Référé suspension en matière d’environnement : le Conseil d’État met un coup d’arrêt à la stratégie du fait accompli

Même en présence de travaux autorisés dans un état avancé, le juge administratif est tenu d’examiner si l’impact des travaux restant à effectuer sur les espèces protégées pouvait conduire à regarder la condition d’urgence fixée par l’article  L. 521-1 du Code de justice administrative comme remplie.

Conseil d’État, 8 avril 2024, n° 469526

Au cas présent, le préfet de la Haute-Savoie avait délivré à une société de remontées mécaniques une dérogation aux dispositions de l’article L. 411-1 du Code de l’environnement (dérogation dite « espèces protégées »).

Une association de protection de l’environnement avait alors demandé au juge des référés du tribunal administratif de Grenoble d’ordonner, sur le fondement de l’article L. 521-1 du Code de justice administrative, la suspension de l’exécution de l’arrêté préfectoral qui avait été délivré.

Cette demande avait été rejetée par ordonnance.
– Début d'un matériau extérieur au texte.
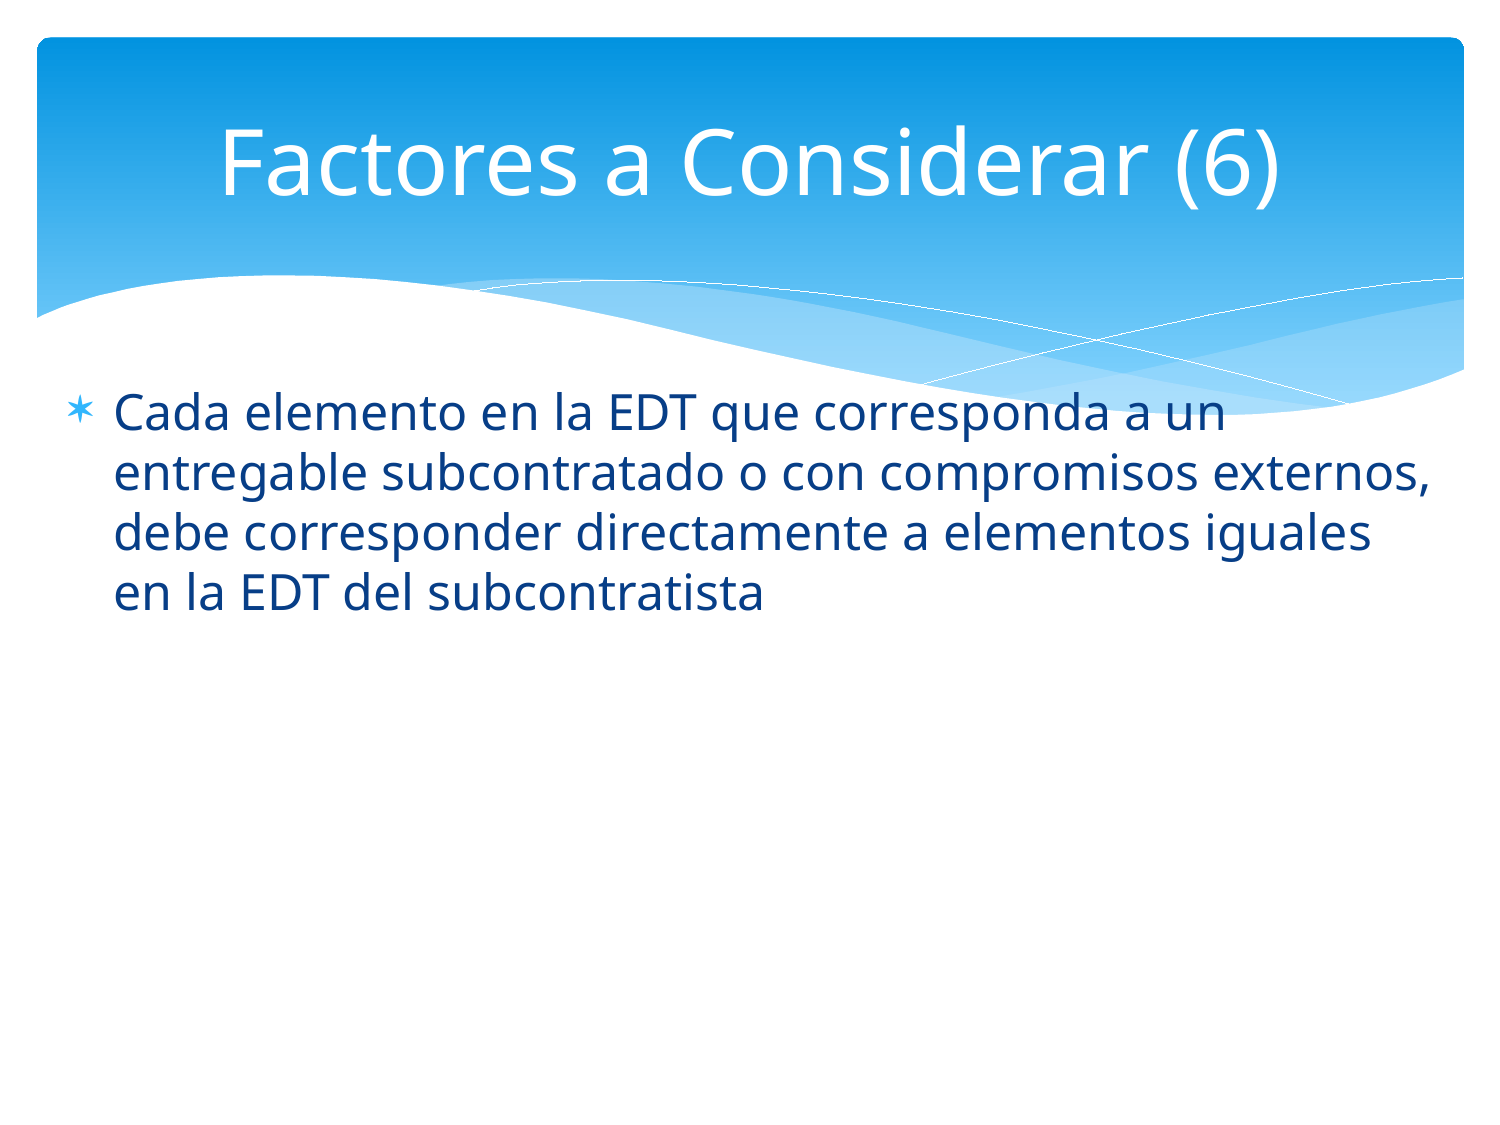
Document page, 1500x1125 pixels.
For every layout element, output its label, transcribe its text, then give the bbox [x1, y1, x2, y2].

Pour estimer que la condition d’urgence exigée par l’article L. 521-1 précité n’était pas établie, le tribunal avait relevé que, eu égard à l’état d’avancement des travaux, notamment la réalisation à 90 % du défrichement de la zone qui avait été autorisée, l’atteinte aux espèces protégées était déjà très largement consommée.
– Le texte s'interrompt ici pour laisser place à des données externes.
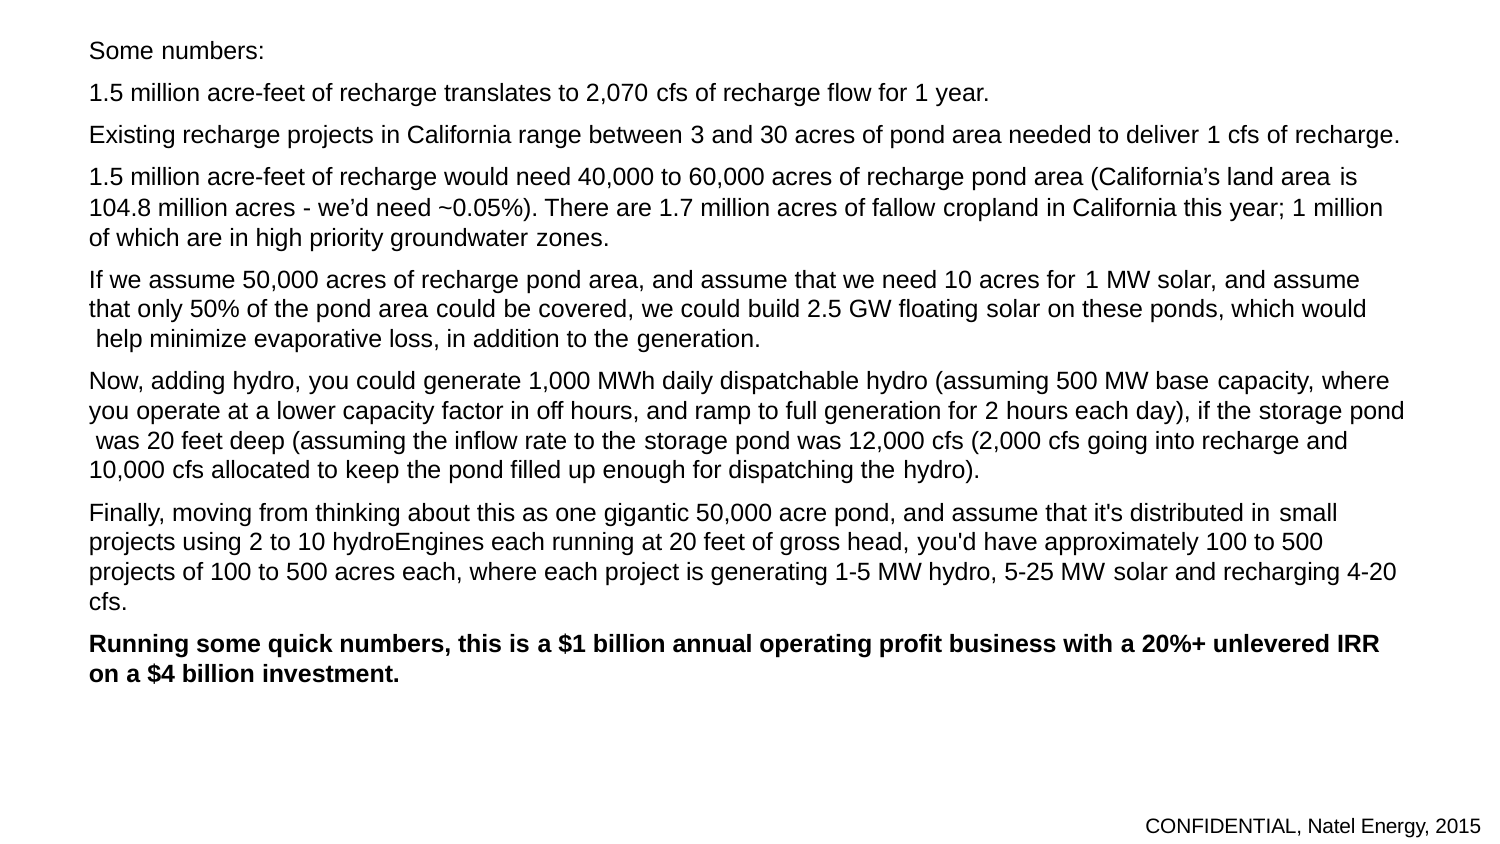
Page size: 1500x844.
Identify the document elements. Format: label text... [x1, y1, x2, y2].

Selon le Conseil d’État, le juge des référé a entaché son ordonnance d’une erreur de droit dans la mesure où, même en présence de travaux autorisés dans un état avancé, celui-ci était tenu d’examiner si l’impact des travaux restant à effectuer sur les espèces protégées pouvait conduire à regarder la condition d’urgence fixée par l’article  L. 521-1 comme remplie.
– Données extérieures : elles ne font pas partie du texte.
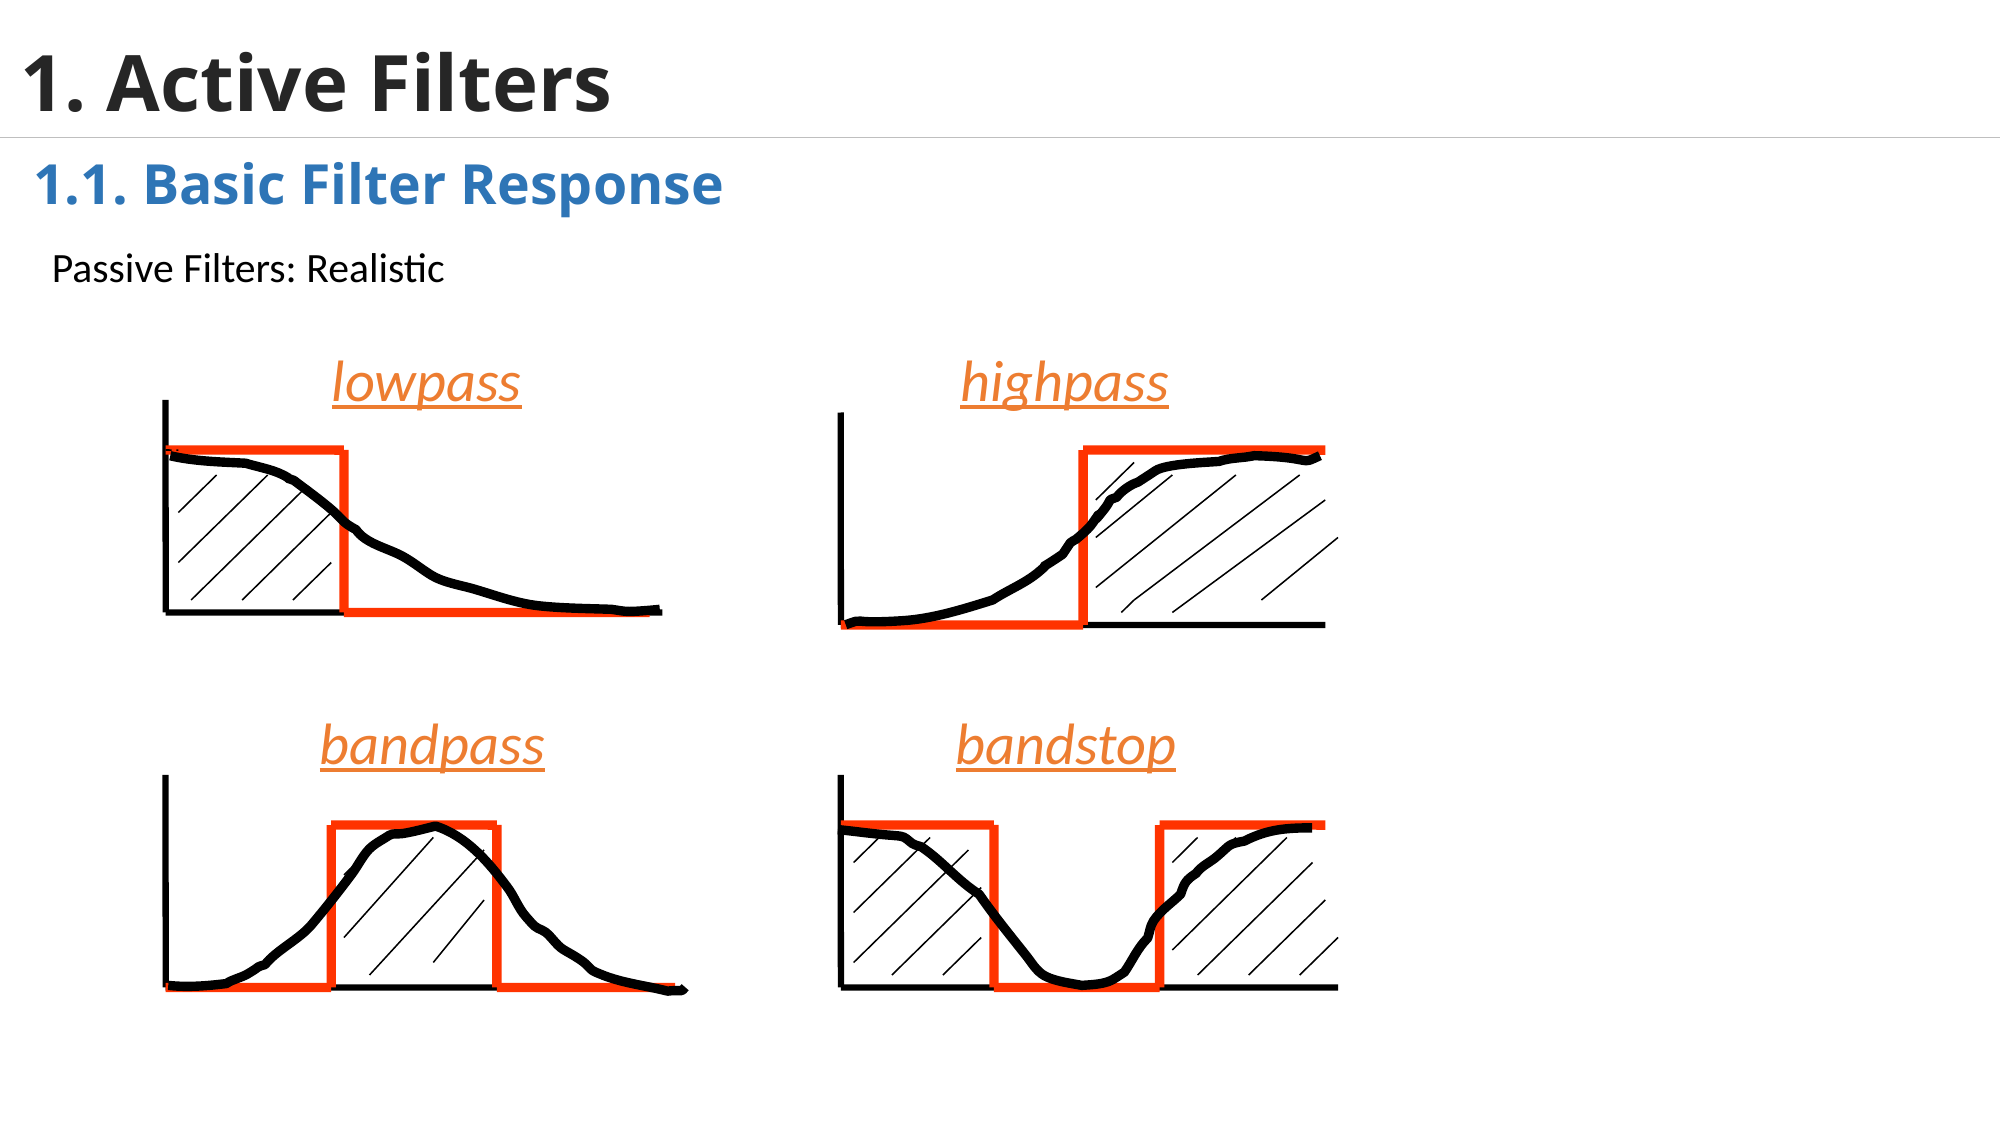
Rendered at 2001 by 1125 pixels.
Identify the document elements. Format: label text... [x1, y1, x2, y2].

list 1.1. Basic Filter Response [18, 149, 2000, 251]
text_box Passive Filters: Realistic [36, 233, 460, 299]
title 1. Active Filters [0, 34, 1968, 135]
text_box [165, 335, 1339, 994]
Partant, l’ordonnance du tribunal administratif de Grenoble est annulée.

La stratégie du fait accompli, qui consiste à réaliser au plus vite certains travaux afin de neutraliser les chances de succès des procédures de référé, faute d’urgence, semble ainsi compromise.

La prudence est plutôt à recommander dans la mesure où, même en cas d’échec d’une procédure de référé, l’opérateur dont le projet méconnait la réglementation environnementale peut s’exposer, à l’issue du jugement de l’affaire sur le fond, non seulement à ce que son projet soit annulé, mais également à ce que le juge le prescrive de coûteuses mesures de remise en état.